One of the most iconic scares is the
dog scene in RE1. You see everything happen immediately and know their exact position in relation to you and the room, how many there are, and what they're doing.
From a gameplay perspective you're not going to get blindsided or worry about something you can't see in that situation, it's perfect.
Camera angles don't determine horror. If you think it does, your the one with a limited perspective.
I never said they did, it just determines the type, and in my opinion, the quality (especially from a gameplay perspective). There's horror games with 2D side scrolling design or top down views too, usually indie or low budget. You can make horror whoever you want, but everyone will have a preference.
You ever play CoD and say "what the fuck hit me?" Well, I don't like those moments in a horror game. It's not a dealbreaker, I liked Dead Island, so I'm not saying every FPS horror game is bad by default, I'm more lamenting the death of fixed cameras.
As mentioned earlier, those fixed cameras were largely a result of hardware limitations, not purely stylistic ones. The games were simply built to accommodate them. First person isn't really that fundamentally different on too many levels when it comes to horror itself.
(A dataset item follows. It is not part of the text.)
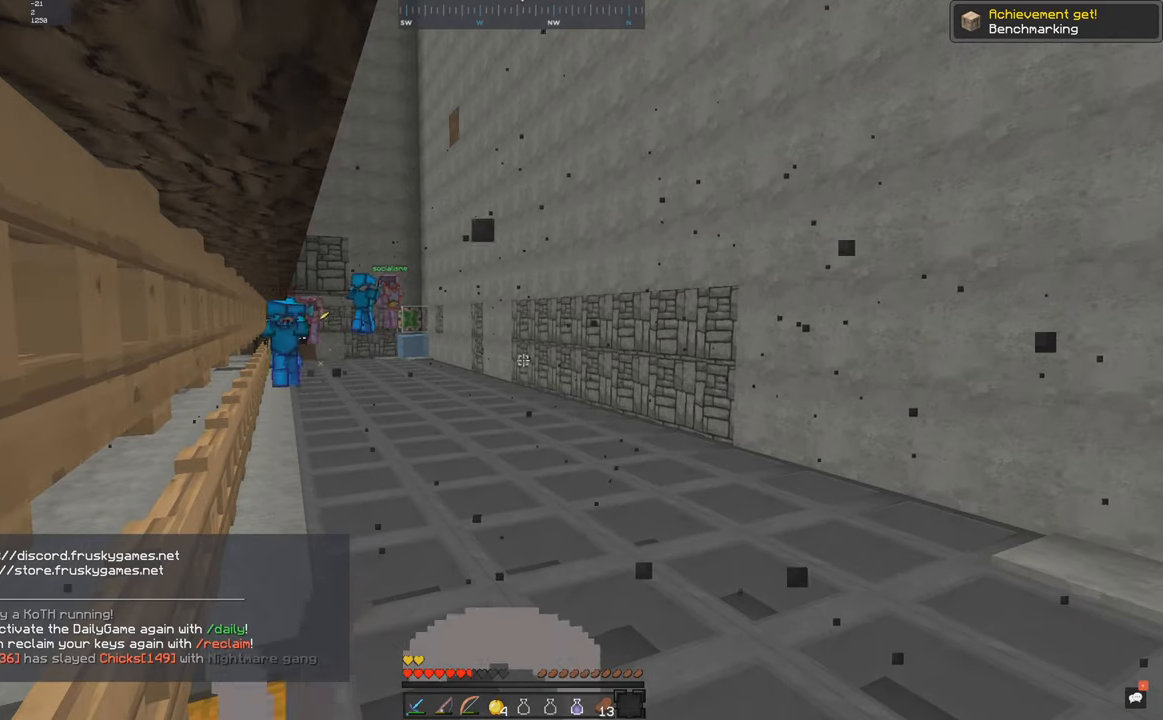
{"keys": [], "mouse": [], "events": [[150, "s", "down"], [400, "s", "up"]]}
The game just has to be built differently to accommodate it.
Maybe they were due to limitations but the end result was still good. That's a common story in game development, actually (or used to be anyway).
If the point was to entirely tailor the game to allow the developers to control what the viewer experiences, it would be far more economical to just make a movie, since then you could 100% tailor what the viewer experiences. Despite you deriding such games earlier, games like SOMA showed that its completely possible to have a truly nerve wracking experience playing a first person game without the game developer having to control every single aspect of the player's experience. And if they still want to have a tailored experience, they can, they just have to be strategic about it.
There's a balance that can be struck. It doesn't need to be 100% control like a movie nor does it need to minimize directorial control. Resident Evil struck that balance fine.
To be clear, I'm not at all saying a first person game can't be scary. Personally, even pixelated indie shit like Lone Survivor can spook me. I'd probably shit myself and die playing Resident Evil 7 like I almost did playing P.T. I just think FPS is inherently less interesting, fun, and more poorly designed from a gameplay perspective in this genre.